A Travelogue with a Tale



    Here is a scenario that all bibliophiles would agree with. We fall so deeply in love with our book(s), that we don't just read and re- read it, we live it. Our conversations are peppered with passages from the book. We may even emote like a character did in the book,.. well..  like how we imagined the character did, in our heads.

   " I mean that reading forms your opinion, your worldviews, especially childhood reading and anything that does that has an impact"  - Katherine Reay, The Bronte Plot


    This is what unfolds in Katherine Reay's novel, The Bronte Plot. Her protagonist lives and breathes books of the Victorian era, Jane Austen, the Bronte sisters, Charles Dickens, Beatrix Potter, John Ruskin etc..

   Lucy Alling has a gift. She, like her father, can weave fabulous stories that will enthrall an audience. This gift helps flourish her profession as a seller of rare editions of books. It was all  perfect until her secret is discovered and everything turns sour for Lucy. She is on the verge of ruining her relationship with Sid, her mentor / father figure and with her boyfriend James. In walks Helen, James' grandmother, with a proposal for a quest that is quite alluring and may provide a solution to untangle the mess in Lucy's life.

   The novel is mostly about the physical and the emotional journey that Helen and Lucy set upon, which takes them to London and Haworth. This is what I really liked about the book. There are plenty of references about places worth visiting in England, if one is a fan of classic English Literature. This is why I call the novel " a travelogue with a tale'. I have highlighted all the tourist spots mentioned in the novel, lest I miss any when planning my trip to London.


  " Lucy led on, through Russell Square, and upon reaching Gordon Square, she stopped. "Here it is. The heart of the Bloomsbury Group. You wouldn't believe who lived along here" 


   A simple tale but the references to various literary passages and quotes from books of the Victorian era were a delight to read and so was the tour of London. Read it if you are a literary buff and travel enthusiast.




Friday, August 12, 2016

Cookie Jar by Stephen King





A well baked Stephen King recipe


Image result for cookie jar by stephen king


   A magical cookie jar that is always full of freshly baked cookies and magically fills up no matter how many cookies one takes out to eat. Crispy, crumbly and an array of choices to pick from. This could be what every child dreams are made of.

    For Rhett and Jack Alderson this was a dream come true. Their mother has one such jar, a blue ceramic cookie jar, from which she treats her boys with sumptuous cookies to eat and memories of happy hours to keep. After his mom passes away, Rhett inherits the cookies jar. The brothers then discover the magical secret of the cookie jar but they continue to eat from it. One day Rhett upends the cookie jar, to literally unravel the mystery at the bottom of the Jar. What he finds is beyond bizarre.

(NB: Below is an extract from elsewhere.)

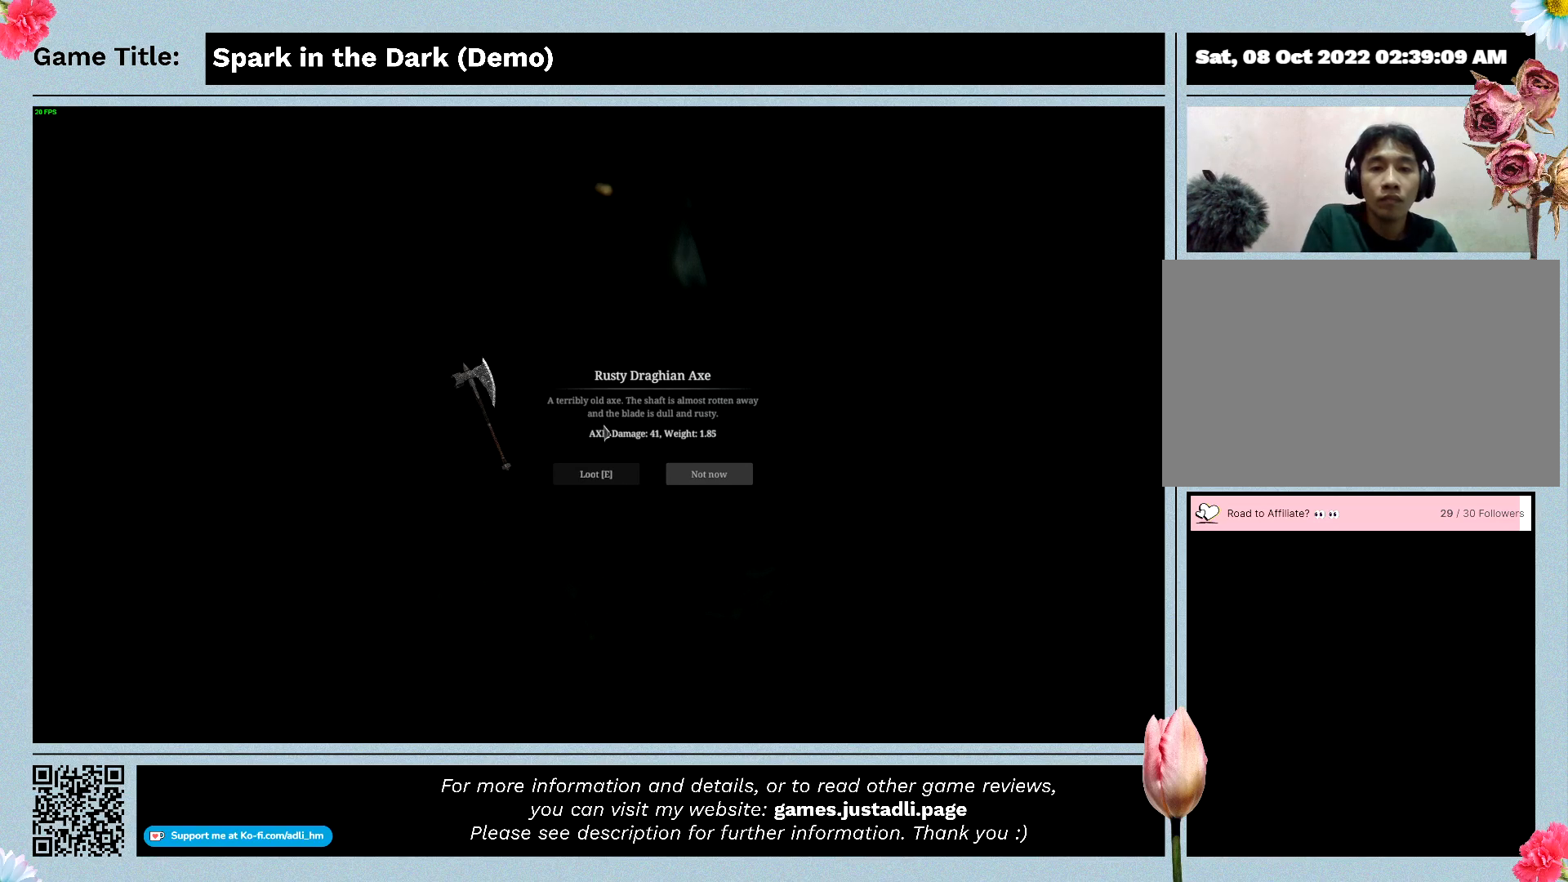
{"keys": [], "events": []}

    Stephen King's Cookie Jar is perfect for a quick read. Being just twenty odd pages long, the narrative is the retelling of a tale by an older Rhett Alderson to his great grand son. The tale is set against the backdrop of major wars that rocked the twentieth century, especially WWII.

   The Author treads a fine line between fact and fantasy. The Cookie Jar is perhaps an allegory that Stephen King uses lest the memory of the brutality meted out at the Nazi concentration camps fades with time.  Having read the short story, what remains undecidable is "what is more horrific?". The acts of barbarity in the western kingdom of Lalanka or the depths of human depravity in our world. Either way, the point to remember is that how we choose to write our history is up to us.

   The story appeared in the Spring 2016 issue of the VQR Magazine ( a delight to all readers, me included..YAY  ) and I now hear that it has also been included in the October 2016 paperback edition of Stephen King's book, Bazaar of Bad Dreams.